Material to process

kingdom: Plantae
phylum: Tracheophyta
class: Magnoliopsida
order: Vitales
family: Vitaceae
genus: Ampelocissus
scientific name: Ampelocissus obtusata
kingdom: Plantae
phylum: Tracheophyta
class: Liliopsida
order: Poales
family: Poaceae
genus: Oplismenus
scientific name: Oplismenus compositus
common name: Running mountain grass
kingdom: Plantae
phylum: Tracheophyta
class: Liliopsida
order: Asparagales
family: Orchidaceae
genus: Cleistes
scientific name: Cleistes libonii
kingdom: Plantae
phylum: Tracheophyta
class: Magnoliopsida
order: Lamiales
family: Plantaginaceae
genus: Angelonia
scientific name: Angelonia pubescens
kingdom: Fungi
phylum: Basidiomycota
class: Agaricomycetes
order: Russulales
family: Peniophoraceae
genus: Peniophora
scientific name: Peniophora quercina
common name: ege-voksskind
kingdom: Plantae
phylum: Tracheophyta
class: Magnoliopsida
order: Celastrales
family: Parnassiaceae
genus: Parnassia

What is required
Output every line of the data above as a Markdown table with the columns Row and Line. Number the rows in order and leave out any blank lines.

Written solution
| Row | Line |
|---|---|
| 1 | kingdom: Plantae |
| 2 | phylum: Tracheophyta |
| 3 | class: Magnoliopsida |
| 4 | order: Vitales |
| 5 | family: Vitaceae |
| 6 | genus: Ampelocissus |
| 7 | scientific name: Ampelocissus obtusata |
| 8 | kingdom: Plantae |
| 9 | phylum: Tracheophyta |
| 10 | class: Liliopsida |
| 11 | order: Poales |
| 12 | family: Poaceae |
| 13 | genus: Oplismenus |
| 14 | scientific name: Oplismenus compositus |
| 15 | common name: Running mountain grass |
| 16 | kingdom: Plantae |
| 17 | phylum: Tracheophyta |
| 18 | class: Liliopsida |
| 19 | order: Asparagales |
| 20 | family: Orchidaceae |
| 21 | genus: Cleistes |
| 22 | scientific name: Cleistes libonii |
| 23 | kingdom: Plantae |
| 24 | phylum: Tracheophyta |
| 25 | class: Magnoliopsida |
| 26 | order: Lamiales |
| 27 | family: Plantaginaceae |
| 28 | genus: Angelonia |
| 29 | scientific name: Angelonia pubescens |
| 30 | kingdom: Fungi |
| 31 | phylum: Basidiomycota |
| 32 | class: Agaricomycetes |
| 33 | order: Russulales |
| 34 | family: Peniophoraceae |
| 35 | genus: Peniophora |
| 36 | scientific name: Peniophora quercina |
| 37 | common name: ege-voksskind |
| 38 | kingdom: Plantae |
| 39 | phylum: Tracheophyta |
| 40 | class: Magnoliopsida |
| 41 | order: Celastrales |
| 42 | family: Parnassiaceae |
| 43 | genus: Parnassia |